[PASSAGE FOR REVIEW — start]
NEW cereal varieties should lead to yields of eight to 10 tonnes a hectare in higher rainfall areas in a good season, according to CSIRO wheat breeder Dr Garry Rosewarne.
Dr Rosewarne was speaking at the launch of Preston wheat, which was released at the annual Mackillop Farm Management Field Days at Frances and Conmurra recently.
He said with an alliance with Plant and Food Research New Zealand, they were filling a niche market for high yielding milling wheat varieties.
CSIRO has been importing 600 lines a year from New Zealand as part of its high rainfall zone wheat breeding program, with one of these consistent high yielding varieties the new Preston wheat.
It was first trialed and evaluated in Australia in 2003, and has received a preliminary Australian premium wheat quality classification.
Dr Rosewarne said the variety which will be commercialised by AWB Seeds had a medium to late season maturity pattern and had shown excellent disease resistance to leaf and stripe rust.
Preston is a shortish, semi-dwarf wheat variety and has moderate resistance rating to yellow leaf spot and powdery mildew.
Dr Rosewarne said it sometimes showed physiological flecking on the leaves but this was not disease-related and did not adversely affect yield.
[PASSAGE FOR REVIEW — finish]
[GIVEN INFORMATION — start]
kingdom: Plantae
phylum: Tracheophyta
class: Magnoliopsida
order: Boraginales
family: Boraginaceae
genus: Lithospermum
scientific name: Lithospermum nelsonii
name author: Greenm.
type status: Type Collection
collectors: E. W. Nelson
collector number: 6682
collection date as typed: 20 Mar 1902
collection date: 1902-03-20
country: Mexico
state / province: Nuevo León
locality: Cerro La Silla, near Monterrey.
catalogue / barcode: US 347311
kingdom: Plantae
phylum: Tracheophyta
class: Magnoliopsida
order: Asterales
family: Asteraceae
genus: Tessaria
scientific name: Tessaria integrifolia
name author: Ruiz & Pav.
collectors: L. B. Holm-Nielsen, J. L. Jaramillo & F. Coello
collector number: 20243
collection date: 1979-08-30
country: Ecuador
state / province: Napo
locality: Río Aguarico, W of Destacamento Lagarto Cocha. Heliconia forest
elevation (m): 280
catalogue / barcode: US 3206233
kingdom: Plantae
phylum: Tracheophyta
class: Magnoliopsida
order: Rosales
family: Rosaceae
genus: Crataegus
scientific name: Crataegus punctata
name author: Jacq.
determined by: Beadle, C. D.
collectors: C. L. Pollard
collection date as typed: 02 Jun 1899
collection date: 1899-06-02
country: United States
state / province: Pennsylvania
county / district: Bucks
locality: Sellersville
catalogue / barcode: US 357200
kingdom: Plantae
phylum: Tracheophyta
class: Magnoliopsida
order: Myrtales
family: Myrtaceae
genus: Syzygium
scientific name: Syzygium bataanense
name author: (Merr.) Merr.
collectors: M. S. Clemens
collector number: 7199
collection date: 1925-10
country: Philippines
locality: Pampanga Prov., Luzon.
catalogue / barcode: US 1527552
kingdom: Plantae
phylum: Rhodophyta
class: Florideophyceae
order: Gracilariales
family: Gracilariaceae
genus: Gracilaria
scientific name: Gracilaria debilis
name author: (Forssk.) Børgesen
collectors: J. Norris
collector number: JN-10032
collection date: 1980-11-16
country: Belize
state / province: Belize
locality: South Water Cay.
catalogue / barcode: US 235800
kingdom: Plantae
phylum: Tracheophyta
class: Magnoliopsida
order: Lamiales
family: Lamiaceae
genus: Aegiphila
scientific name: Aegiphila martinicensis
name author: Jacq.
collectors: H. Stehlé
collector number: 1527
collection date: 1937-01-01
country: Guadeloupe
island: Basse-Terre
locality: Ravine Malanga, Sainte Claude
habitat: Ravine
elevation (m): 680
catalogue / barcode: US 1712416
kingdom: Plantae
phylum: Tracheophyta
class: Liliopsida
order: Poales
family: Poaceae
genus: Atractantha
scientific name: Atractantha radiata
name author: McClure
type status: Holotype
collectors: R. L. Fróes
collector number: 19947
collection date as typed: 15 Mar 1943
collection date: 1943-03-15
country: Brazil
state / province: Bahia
[GIVEN INFORMATION — finish]
*WHAT THIS EXERCISE ASKS*
(a) According to the article on Preston wheat, in what year was the variety first trialed and evaluated in Australia?
(b) Repeat the article on Preston wheat between "CSIRO has been" and "and stripe rust.", inclusive.
Rely only on the article on Preston wheat, not on the records.

*RESPONSES IN ORDER*
(a) 2003

(b)
CSIRO has been importing 600 lines a year from New Zealand as part of its high rainfall zone wheat breeding program, with one of these consistent high yielding varieties the new Preston wheat.
It was first trialed and evaluated in Australia in 2003, and has received a preliminary Australian premium wheat quality classification.
Dr Rosewarne said the variety which will be commercialised by AWB Seeds had a medium to late season maturity pattern and had shown excellent disease resistance to leaf and stripe rust.